Reading passage
▼
# Rating BS



## ShannonT (Jan 1, 2018)

I wish I could see which ride gave me 2star. I believe people have a BS why to rate. They have no idea we can lose the right to driver


----------



## george manousaridis (Jan 27, 2017)

ShannonT said:


> I wish I could see which ride gave me 2star. I believe people have a BS why to rate. They have no idea we can lose the right to driver


Like me I get ratedon looks sometimes


----------



## IERide (Jul 1, 2016)

dont worry about the occasional idiot not being smart enough to figure out how to properly use the rating system. But, if you start getting a lot of these 'idiots' rating you low, you many need to take a look inward..


----------



## tohunt4me (Nov 23, 2015)

ShannonT said:


> I wish I could see which ride gave me 2star. I believe people have a BS why to rate. They have no idea we can lose the right to driver


They DONT care !

Was your chauffers uniform pressed ?
White gloves spotless ?
Was the Perrier chilled ?

Did you run while carrying their Wal Mart bags to and from the car ?


----------



## unPat (Jul 20, 2016)

Sisters 18-35 years old will rate you 1 stars if the sun is shining.


----------



## Sorainzo (Oct 24, 2015)

Yeah, that's why I feel that ratings should have less impact. 5-star default ratings right after a ride makes sense because the people that have a good ride don't usually even feel the need to leave a 5-star unless it was an exceptional ride and they actualyl WANT to give you praise for the good time.


----------
▲
Saved entries
▼
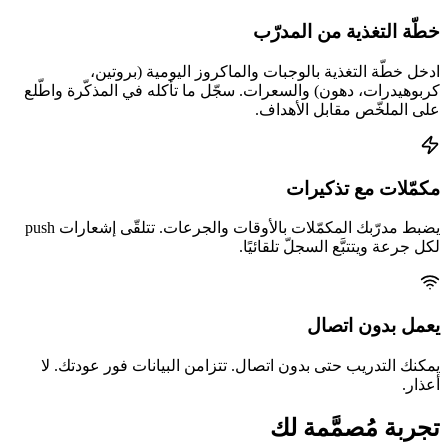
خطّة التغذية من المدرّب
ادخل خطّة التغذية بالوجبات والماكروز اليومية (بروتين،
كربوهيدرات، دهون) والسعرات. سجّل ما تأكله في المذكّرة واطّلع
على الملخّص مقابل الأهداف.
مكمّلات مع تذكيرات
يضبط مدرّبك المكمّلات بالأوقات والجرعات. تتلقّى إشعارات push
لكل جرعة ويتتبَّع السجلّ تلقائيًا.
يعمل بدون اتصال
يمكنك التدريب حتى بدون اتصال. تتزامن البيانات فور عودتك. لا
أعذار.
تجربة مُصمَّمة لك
▲
▼
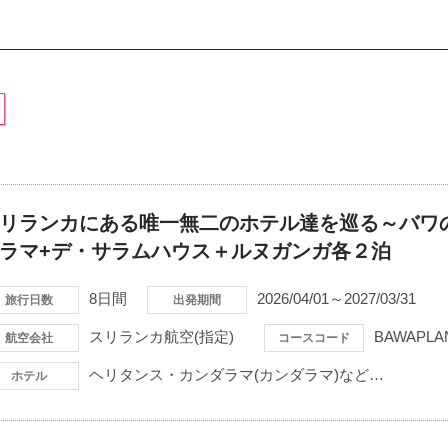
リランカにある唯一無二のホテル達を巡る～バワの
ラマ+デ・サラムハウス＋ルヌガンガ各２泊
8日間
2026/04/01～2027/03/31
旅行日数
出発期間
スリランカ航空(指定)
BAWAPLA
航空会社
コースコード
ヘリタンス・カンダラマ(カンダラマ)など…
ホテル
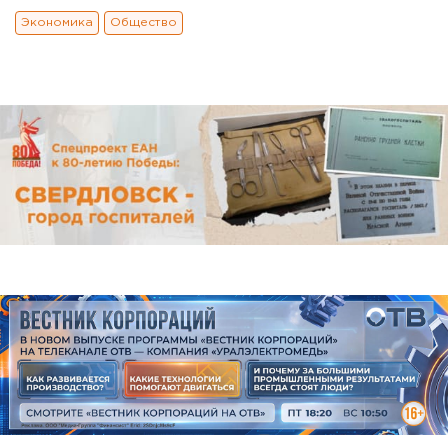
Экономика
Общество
▲
Task goal
List the username of every person who posts in the forum thread about driver ratings.

Answer box
ShannonT, george manousaridis, IERide, tohunt4me, unPat, Sorainzo